Asokamala a tool in a 'Grand' scheme
By Vimukthi Yapa
The recent
controversial move to separate captive bred elephant - Asokamala from her herd
in the Pinnawela Elephant Orphanage and land her in Armenia's Yerevan Zoo, just
in time for the country's freezing winter, has drawn attention to the despicable
plight of Sri Lanka's elephants.
In just the
last 200 years, our wild elephant population has been slashed by more than two
thirds, with the over 11,000 elephants that roamed our forests and plains in the
year 1800 now numbering just under 3,000. Although the people of Sri Lanka may
not have been responsible for the decline of its most well known endemic
sub-species (Elehephas maximus) during colonial times, the responsibility to
care for and protect these great beasts is incumbent upon the people of Sri
Lanka.
This is why
it is heartening to see private organisations such as the Society for Protection
of Animal Rights and even foreign organisations such as the UK's Born Free
Foundation take up Asokamala's issue with such energy and enthusiasm, and above
all determination to prevent nine year old Asokamala from coming to harm.
A 'grand'
scheme
These
groups, in a dedicated flurry of press releases have drawn attention to the
Yerevan Zoo's alarming history with elephants. Attention has been drawn to a May
2005 decision by India's government to ban the gifting of any animals by its
government. As it transpires, that decision was taken due to the public outcry
in India over a visit by the Armenian President and his close associate,
Director, Grand Holding Company, Dr. Hrant Vardanyan to India aimed at spiriting
away an Indian elephant, Veda, to the very same Yerevan Zoo.
Dr.
Vardanyan's Grand Holding Company sponsors the zoo's existing elephant named
'Grand' and the move was part of a marketing gimmick to promote his company's
Grand Candy line of confectioneries whose logo too is an elephant. Grand, an
Asian elephant born to captivity in Russia was moved to Armenia's Yerevan Zoo
"under the patronage of the Vardanyan family" according to Grand Candy marketing
material.
It is here
that the elephant was given the name 'Grand.' Indian infant elephant Veda was to
be renamed 'Candy' and so the Grand Candy Company would then be sponsoring two
elephants at the Yerevan Zoo: 'Grand' and 'Candy!'
That two
elephants have already died in the Yerevan Zoo under mysterious circumstances is
no secret, pointed out respected environmentalist Dr. Jayantha Jayawardena.

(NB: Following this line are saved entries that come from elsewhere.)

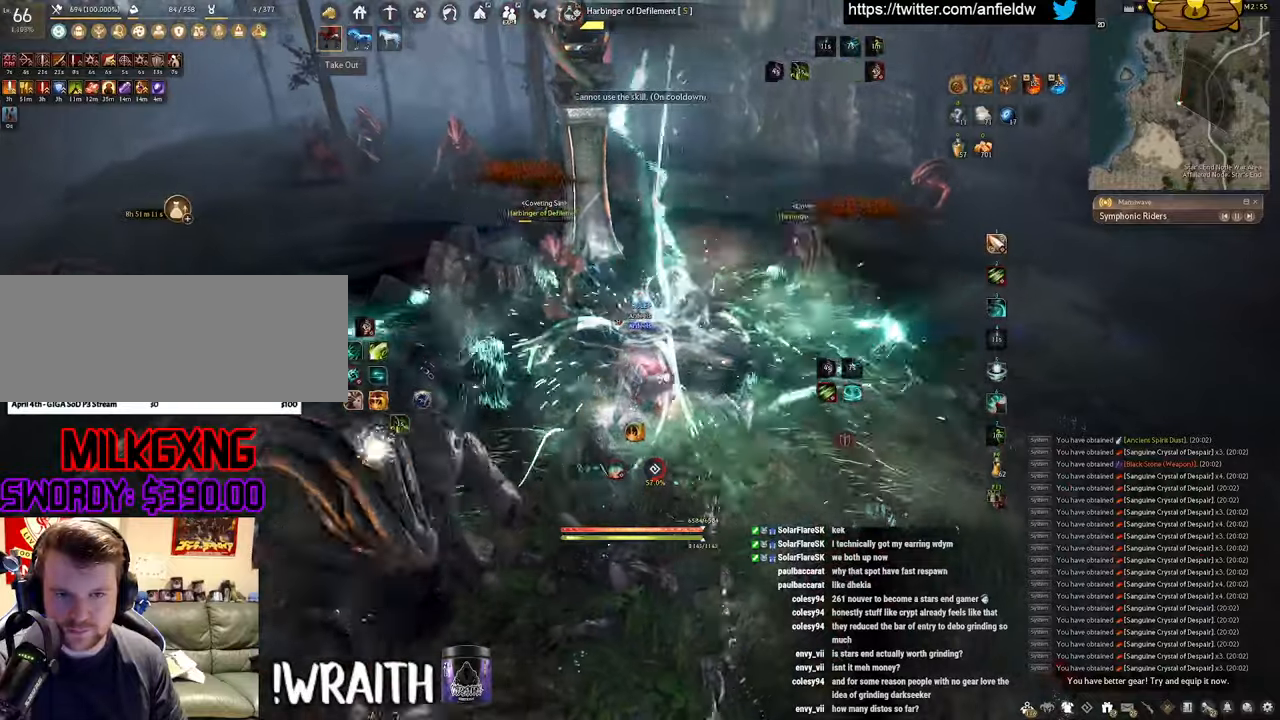
{"keys": [], "mouse": [], "events": [[217, "q", "up"]]}
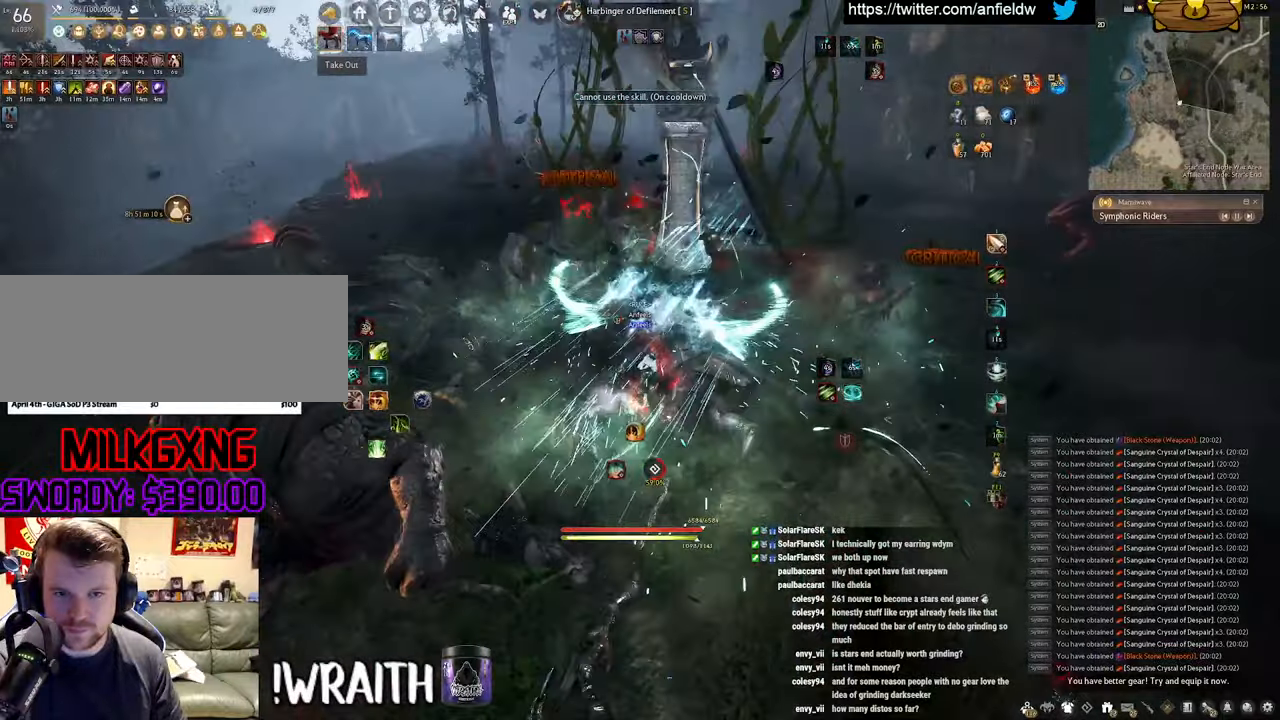
{"keys": ["space"], "mouse": ["left"], "events": [[100, "w", "down"], [134, "q", "down"], [184, "mouse_left", "down"], [400, "space", "down"], [484, "q", "up"], [500, "w", "up"]]}
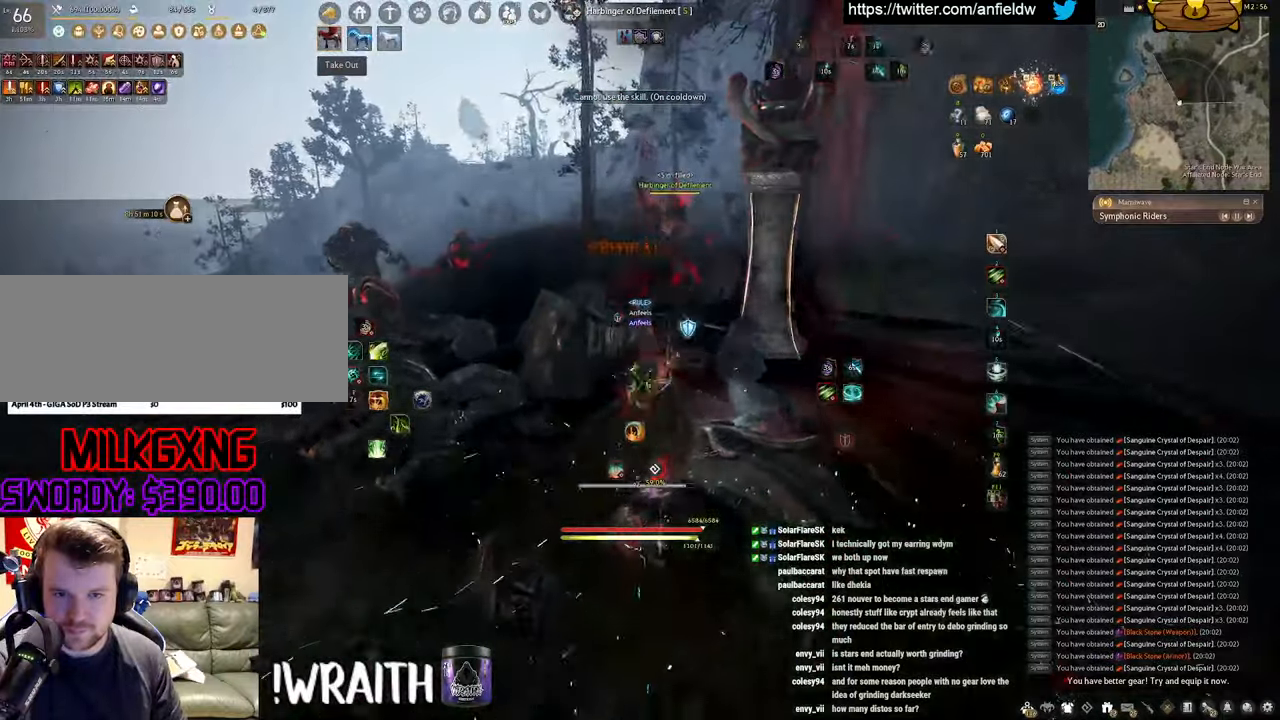
{"keys": ["q", "w"], "mouse": ["left"], "events": [[50, "mouse_left", "up"], [467, "space", "up"], [467, "w", "down"], [484, "mouse_left", "down"], [484, "q", "down"]]}
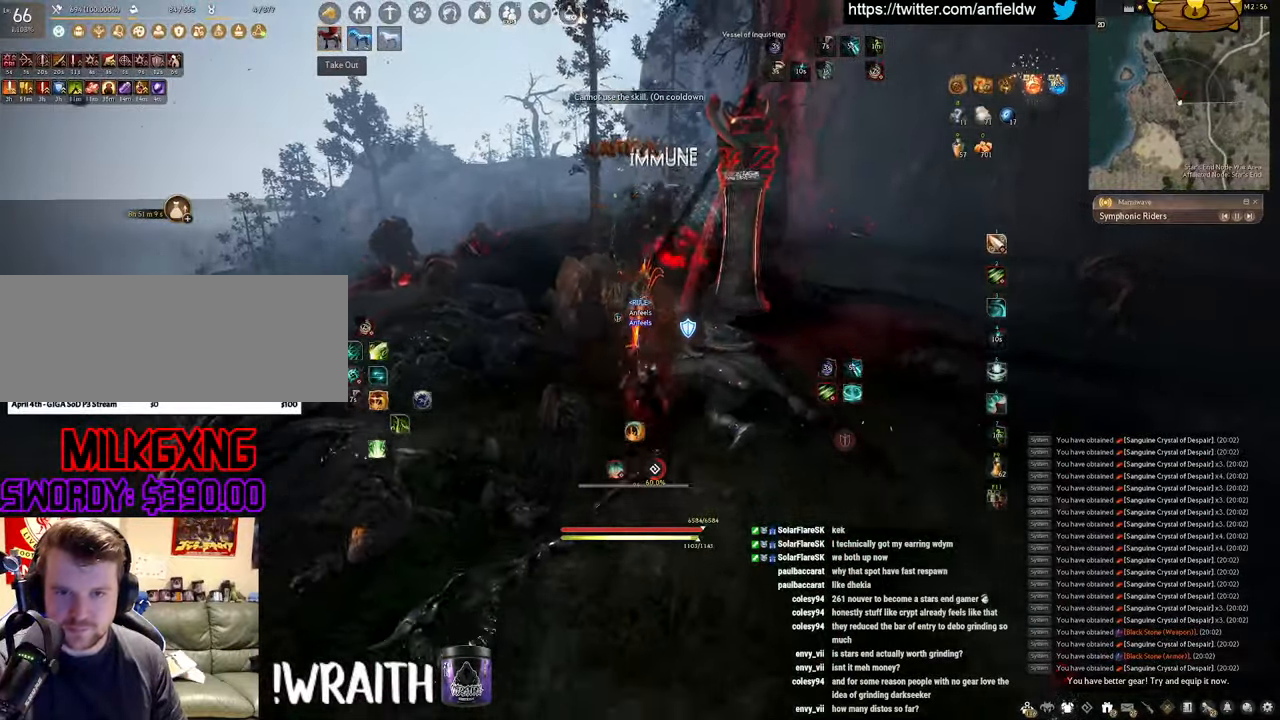
{"keys": [], "mouse": [], "events": [[150, "q", "up"], [167, "w", "up"], [234, "mouse_left", "up"]]}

Other concerns addressed by Dr. Jayawardena when he spoke to us were the change
in climatic conditions the elephant had to deal with, the complete turnaround in
its diet, and the conditions inside the Yerevan Zoo.
Business before
welfare
"Female
elephants are social animals. The affinity between Sri Lanka's mahouts and even
our general population with elephants cannot be replicated in Armenia where the
elephant will become just a showpiece. Elephants require a lot of personal
attention, need a lot of exercise and require the freedom to roam around large
areas. Clearly these will not be the conditions at Yerevan. So we wonder why the
government is moving this animal from her family in Pinnawela to the detriment
of the elephant."
Sidelining
the question of 'animal rights' Dr. Jayawardena insisted that we should instead
focus on 'animal welfare.' "Rights are something we assert and demand," he said,
as animals cannot voice their 'rights.' "What we can do is ensure that the
animals are well treated, which is the concept of animal welfare. There is no
way that separating an elephant from her family and isolating her in a
continental country like Armenia with its freezing winters can be construed as a
move of animal welfare."
"Above all
else it is a violation of CITES," was Dr. Jayawardena's leading concern,
referring to the 'Convention on International Trade on Endangered Species,' a
treaty to which Sri Lanka is party and that which prohibits export of any
endangered species, such as the red-listed Asian elephant, under any
circumstances.
'Exchange' not
export
Sports and
Recreation Minister Gamini Lokuge when contacted by The Sunday Leader insisted
that "this is not an export, it is an exchange, so that doesn't matter."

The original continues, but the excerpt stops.